A Morning Run with Star (3 miles)

Between having to leave the house at six each morning during the week and helping watch Nat on the weekends, I don’t get out for many early morning runs anymore.  Thanks to being raised by a father who believed sleeping in past 7 on the weekend was one of the seven deadly sins and my own natural “morning person” disposition, I love heading out for an early run.  I also I don’t think I’d count anything later than 8 a.m. as “early morning”  When we lived in Washington Heights and my commute was a 15 minute bike-ride over the Harlem River, almost all my runs were done in the morning; M and I could even squeeze in an 8 mile run before work if we headed out at six.  These days, most of my runs are either done on the way home after work, or after Nat’s been fed, chased around the house, dressed, half-undressed, dressed again, changed, and then finally bundled into the jogging stroller.  Either scenario is not happening before 8.

I’ve tried running before work, and even pulled it off a few times (read: exactly twice).  I like to perpetuate the image that I’m a slightly hard-core, somewhat crazy health-nut, and many of my habits and life-style choices confirm that (at least in the eyes of my friends and co-workers):  I run 17 miles to work during the snow for fun, I buy lots of bulk beans and grains, I don’t drink soda, I drizzle flax-seed oil on things, I skip free pizza lunches during PD to eat my tofurkey and hummus sandwich with sprouts with avocado on sprouted whole-wheat bread.  Still, convincing myself to roll out of bed and into running clothes at 4:55 am and then head out the door for a three-mile run is a lot harder than just getting dressed, pouring myself a mug of coffee, and stumbling the 6 blocks to the dog-run.

Which is why I’m neither quite as hard-core nor as crazy as some people think I am; as of yet I just can’t get myself to hit the sidewalk that early with so little time to wake up.  I’ve set out my clothes the night before a dozen times, but only twice have I actually gone through with it and done a three-mile run with the dog rather than just the morning walk.  Both times I’ve actually loved it; sure, the first half-mile or so was an incoherent blur, but once the fresh oxygen hit my brain and my muscles warmed up it was brilliant.  Maybe it will be easier to do now that the light is returning to the world, so a 5 am run won’t entail stumbling around in the dead of night, but something tells me it won’t be easy any time of year.  If I just had a little more time in the morning — five-thirty sounds do-able, six sounds perfect.  Five, however — that sounds crazy.

All of this is a lengthy preamble to the fact that I took Star out for a morning run today.  Not a “five-am-oh-dear-God-tell-me-that’s-not-the-alarm” morning run (I am on vacation after all, and this is the weekend), but a perfectly sane, “slightly-after-seven” morning run.  I was trying to figure out when I’d fit in a short run today, and since I have to go out with the dog for a half-hour every morning anyway, figured I could just take him for a 3 mile run instead.

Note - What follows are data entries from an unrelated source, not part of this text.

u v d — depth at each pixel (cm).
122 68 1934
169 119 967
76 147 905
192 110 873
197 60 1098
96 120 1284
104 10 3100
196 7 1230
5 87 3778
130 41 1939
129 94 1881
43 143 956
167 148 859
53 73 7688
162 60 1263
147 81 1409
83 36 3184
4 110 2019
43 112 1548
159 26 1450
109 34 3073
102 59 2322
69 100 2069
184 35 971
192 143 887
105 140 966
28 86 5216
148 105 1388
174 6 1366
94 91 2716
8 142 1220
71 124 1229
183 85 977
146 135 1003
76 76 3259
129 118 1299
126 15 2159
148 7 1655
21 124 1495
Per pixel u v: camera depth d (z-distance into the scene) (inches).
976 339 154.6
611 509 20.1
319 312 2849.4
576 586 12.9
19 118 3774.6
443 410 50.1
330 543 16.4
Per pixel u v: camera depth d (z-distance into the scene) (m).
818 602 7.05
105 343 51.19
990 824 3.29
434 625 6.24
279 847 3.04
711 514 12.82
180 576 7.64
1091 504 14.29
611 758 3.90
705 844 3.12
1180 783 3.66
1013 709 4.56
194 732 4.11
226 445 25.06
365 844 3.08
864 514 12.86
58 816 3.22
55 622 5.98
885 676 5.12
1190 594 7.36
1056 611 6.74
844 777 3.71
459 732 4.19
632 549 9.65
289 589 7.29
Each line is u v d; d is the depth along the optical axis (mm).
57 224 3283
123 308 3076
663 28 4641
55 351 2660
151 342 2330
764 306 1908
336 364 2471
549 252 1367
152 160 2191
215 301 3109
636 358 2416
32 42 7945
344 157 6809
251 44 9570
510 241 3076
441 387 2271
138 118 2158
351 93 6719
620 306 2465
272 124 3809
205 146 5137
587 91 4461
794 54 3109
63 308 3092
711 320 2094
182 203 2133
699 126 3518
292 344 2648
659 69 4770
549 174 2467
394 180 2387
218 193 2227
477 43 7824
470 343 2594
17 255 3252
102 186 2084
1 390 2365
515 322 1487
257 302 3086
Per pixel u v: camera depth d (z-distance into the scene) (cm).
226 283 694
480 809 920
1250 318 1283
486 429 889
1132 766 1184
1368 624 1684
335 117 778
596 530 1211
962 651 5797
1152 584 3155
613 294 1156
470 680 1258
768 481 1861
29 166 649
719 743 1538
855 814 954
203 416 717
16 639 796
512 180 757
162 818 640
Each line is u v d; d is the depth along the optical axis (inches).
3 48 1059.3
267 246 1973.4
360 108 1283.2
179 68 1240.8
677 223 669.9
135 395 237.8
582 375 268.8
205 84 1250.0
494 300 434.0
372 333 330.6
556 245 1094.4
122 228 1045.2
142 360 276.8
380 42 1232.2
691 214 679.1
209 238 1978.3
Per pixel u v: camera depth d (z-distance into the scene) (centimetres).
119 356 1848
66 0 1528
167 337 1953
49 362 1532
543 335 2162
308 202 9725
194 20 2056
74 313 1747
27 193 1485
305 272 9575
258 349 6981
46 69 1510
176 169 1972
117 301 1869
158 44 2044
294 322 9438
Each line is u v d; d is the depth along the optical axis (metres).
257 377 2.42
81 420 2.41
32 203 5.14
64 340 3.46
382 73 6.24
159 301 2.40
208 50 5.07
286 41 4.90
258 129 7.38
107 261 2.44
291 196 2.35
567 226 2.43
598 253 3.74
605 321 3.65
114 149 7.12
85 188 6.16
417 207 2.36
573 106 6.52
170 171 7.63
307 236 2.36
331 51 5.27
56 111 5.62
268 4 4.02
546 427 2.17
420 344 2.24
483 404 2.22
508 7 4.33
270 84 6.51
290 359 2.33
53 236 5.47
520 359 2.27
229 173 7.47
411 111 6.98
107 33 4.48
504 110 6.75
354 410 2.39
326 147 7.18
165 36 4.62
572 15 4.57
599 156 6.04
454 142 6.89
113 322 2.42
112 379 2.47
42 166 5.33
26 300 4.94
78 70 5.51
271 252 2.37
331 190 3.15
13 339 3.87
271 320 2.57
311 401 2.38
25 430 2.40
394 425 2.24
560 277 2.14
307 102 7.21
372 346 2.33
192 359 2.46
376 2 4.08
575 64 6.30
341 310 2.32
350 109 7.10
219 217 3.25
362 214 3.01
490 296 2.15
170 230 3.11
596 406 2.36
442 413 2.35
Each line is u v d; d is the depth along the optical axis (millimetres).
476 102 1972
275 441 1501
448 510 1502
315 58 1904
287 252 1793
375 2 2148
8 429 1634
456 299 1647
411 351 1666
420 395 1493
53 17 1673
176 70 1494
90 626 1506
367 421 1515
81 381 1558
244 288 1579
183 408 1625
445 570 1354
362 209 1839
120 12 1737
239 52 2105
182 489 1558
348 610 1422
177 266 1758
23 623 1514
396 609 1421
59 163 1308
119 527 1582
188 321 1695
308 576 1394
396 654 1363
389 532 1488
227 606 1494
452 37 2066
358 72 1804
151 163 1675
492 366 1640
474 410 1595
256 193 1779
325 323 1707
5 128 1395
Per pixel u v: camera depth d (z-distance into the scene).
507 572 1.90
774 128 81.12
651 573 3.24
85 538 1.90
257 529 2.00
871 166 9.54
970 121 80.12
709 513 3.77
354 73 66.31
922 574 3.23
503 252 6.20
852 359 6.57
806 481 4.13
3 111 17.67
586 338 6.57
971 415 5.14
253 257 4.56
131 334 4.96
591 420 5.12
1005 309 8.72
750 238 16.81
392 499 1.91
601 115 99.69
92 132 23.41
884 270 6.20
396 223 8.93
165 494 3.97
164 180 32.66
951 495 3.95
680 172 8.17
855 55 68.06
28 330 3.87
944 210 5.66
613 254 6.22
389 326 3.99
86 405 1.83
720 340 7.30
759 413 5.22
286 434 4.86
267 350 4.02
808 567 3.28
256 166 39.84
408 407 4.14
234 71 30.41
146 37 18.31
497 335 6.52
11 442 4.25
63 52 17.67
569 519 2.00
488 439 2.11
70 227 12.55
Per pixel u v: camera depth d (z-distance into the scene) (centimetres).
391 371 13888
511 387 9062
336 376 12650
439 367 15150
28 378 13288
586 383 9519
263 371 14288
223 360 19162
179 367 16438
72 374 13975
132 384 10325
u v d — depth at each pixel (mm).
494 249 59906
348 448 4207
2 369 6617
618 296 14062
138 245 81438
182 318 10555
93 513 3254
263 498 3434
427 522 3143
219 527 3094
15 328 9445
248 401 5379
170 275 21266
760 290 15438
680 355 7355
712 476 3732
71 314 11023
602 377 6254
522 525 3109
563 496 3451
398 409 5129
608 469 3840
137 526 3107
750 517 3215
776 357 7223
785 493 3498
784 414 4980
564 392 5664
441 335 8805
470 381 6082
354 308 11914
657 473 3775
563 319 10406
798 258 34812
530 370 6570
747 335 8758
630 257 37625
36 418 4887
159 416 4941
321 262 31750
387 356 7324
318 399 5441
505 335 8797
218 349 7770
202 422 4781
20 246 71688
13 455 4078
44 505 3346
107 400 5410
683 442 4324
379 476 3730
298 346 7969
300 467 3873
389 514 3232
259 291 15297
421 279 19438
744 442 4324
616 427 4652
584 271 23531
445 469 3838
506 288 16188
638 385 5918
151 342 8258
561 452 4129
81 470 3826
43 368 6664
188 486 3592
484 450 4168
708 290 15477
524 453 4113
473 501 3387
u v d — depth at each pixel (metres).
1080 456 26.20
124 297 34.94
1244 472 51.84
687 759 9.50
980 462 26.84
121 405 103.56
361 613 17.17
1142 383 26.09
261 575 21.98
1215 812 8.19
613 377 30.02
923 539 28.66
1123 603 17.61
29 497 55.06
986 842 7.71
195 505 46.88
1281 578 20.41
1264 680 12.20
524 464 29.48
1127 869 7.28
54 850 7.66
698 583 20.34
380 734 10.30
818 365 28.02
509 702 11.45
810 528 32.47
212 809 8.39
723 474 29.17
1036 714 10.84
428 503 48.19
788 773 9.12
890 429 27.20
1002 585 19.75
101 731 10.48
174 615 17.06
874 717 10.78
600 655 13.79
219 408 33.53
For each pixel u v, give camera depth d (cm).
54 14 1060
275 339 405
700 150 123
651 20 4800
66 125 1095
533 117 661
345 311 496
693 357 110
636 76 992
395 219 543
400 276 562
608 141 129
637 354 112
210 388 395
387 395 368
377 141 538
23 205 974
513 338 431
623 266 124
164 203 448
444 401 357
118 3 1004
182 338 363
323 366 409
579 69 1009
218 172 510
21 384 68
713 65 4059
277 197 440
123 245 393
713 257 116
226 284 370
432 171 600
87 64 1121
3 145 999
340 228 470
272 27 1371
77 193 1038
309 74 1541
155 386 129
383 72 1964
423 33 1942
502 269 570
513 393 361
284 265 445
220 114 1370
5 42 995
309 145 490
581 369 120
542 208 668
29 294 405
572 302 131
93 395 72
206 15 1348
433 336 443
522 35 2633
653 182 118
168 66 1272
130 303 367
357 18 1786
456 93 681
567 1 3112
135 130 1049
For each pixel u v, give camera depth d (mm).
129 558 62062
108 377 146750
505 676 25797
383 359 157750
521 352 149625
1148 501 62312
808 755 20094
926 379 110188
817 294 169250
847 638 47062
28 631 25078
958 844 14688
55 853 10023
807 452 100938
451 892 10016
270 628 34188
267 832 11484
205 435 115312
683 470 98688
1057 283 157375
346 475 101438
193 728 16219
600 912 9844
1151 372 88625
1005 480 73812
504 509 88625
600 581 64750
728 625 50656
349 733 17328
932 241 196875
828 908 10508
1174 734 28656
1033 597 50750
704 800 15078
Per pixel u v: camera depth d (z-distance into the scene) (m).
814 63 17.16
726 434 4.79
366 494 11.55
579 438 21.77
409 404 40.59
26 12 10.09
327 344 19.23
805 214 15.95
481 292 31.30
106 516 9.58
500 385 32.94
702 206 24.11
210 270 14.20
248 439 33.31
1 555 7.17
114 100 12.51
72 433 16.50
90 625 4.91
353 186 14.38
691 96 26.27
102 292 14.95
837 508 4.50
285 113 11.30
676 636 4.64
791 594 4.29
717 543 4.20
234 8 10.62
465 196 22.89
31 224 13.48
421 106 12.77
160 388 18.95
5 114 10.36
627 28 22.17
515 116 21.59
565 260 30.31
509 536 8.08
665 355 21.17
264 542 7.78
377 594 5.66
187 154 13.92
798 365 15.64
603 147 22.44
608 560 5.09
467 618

The weather this morning was almost North Western — a damp, gray over-cast that makes the work much chillier than it actually looks — so once again I was back into my tights, jacket and gloves.  It took about three-quarters of a mile to warm up, but from there on out everything felt great.  Today seems to have been a turning point in my heels recovery, and I’m cautiously declaring myself better, though intend to increase my milage very slowly and remain diligent with the ice-packs for a while yet.  I followed the route I took with Nat when I had 3 mile runs during my marathon training: west down Putnam until it ends at Fulton, then north along St. James to the corner of Pratt’s campus at DeKalb, then back home along which ever streets and avenues fit with the timing of the traffic lights.  The sidewalks in the Clinton Hill neighborhood should really count as trail-running: they consist of large, ancient slabs of slate that have buckled and cracked over the years and demand constant attention if you don’t want to catch your toe on an out-cropping and end up flying rather than running for part of your outing.  As long as its not dark out, they actually lend something to a run, as I find the active involvement with the terrain and forced mindfulness of footing to be engaging and entertaining.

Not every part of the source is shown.